Había por aquella época en la Florida Alta un cura rabiosamente antiprotestante y enemigo público y declarado de Monroy. Este cura soliviantaba a su feligresía todos los domingos en contra de los protestantes. Un miembro de su parroquia acechó una noche a Emiliano Acosta en un camino de plataneras dispuesto a matarlo. La serenidad de Emiliano y la protección de Dios evitaron el crimen. A mí, el cura me declaró una guerra psicológica que de haber sido más débil pudo haberme afectado. Jóvenes católicos, enviados por él, me insultaban cada vez que me veían por la calle. Grupos de niños me perseguían casi a diario, me tiraban piedras y gritaban que me marchara a Marruecos con los moros, que ellos eran católicos y creían en la Virgen. El cura mandaba confeccionar monigotes de mi estatura, les ponía un cartel al pecho con el nombre de Monroy y los quemaba en público. «Un día te quema a ti», me decía Baltasar Pacheco, quien vivía no lejos de allí y quien todavía sirve fielmente al Señor predicando por esos pueblos.

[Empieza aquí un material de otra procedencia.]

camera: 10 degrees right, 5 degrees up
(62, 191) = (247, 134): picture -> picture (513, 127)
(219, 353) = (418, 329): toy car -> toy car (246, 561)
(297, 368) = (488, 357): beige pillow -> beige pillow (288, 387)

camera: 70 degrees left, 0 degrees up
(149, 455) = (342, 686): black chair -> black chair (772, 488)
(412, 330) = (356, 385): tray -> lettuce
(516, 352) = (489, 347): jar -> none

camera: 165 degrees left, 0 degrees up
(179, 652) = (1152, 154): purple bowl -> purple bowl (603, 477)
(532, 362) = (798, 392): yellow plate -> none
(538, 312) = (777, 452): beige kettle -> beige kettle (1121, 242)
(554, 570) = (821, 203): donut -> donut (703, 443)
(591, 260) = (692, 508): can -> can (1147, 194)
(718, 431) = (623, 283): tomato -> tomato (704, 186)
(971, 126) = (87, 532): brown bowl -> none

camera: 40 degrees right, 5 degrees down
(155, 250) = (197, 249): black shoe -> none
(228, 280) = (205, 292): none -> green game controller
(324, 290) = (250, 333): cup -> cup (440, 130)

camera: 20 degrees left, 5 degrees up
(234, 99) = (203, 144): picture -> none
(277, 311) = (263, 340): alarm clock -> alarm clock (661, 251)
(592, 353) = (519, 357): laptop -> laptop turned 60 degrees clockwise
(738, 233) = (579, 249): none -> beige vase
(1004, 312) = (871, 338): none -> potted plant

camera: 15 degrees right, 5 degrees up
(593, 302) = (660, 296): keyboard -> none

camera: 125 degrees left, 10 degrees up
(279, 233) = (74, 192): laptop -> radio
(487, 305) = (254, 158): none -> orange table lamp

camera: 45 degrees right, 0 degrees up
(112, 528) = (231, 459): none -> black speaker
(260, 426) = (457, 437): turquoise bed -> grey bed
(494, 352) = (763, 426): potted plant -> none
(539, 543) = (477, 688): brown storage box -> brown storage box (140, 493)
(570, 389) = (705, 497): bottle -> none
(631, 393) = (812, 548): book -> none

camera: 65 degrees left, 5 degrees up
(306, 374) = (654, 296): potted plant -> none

No me quemó, pero sí me confesó las intenciones de hacerlo. Poco antes de abandonar La Orotava, cuando andaba despidiéndome de la gente, topé con él cerca de la escuela del barrio.

—No haga usted más muñecos. Me voy de La Orotava —le dije.

—Lástima —respondió sin apenas mirarme y hablándome de tú—. Tenía la esperanza de que te enterraran aquí y dejaras en paz a los católicos.

Muy tierno el hombre.

Juan Antonio Llorente, que fue secretario del mal llamado Santo Oficio y posteriormente colaborador de Napoleón para la disolución del tribunal de la Inquisición, dice en su obra de 1880 Historia crítica de la Inquisición en España que el número de víctimas causadas por la Inquisición en nuestro país ascendió a 341.021. De estas, 31.912 fueron quemadas a fuego, 291.450 fueron castigadas con penas graves y 17.659 quemadas en efigie.

Conmigo sumaban 17.660. Yo también fui quemado en efigie por la Inquisición católica que nunca acaba. Ni acabará.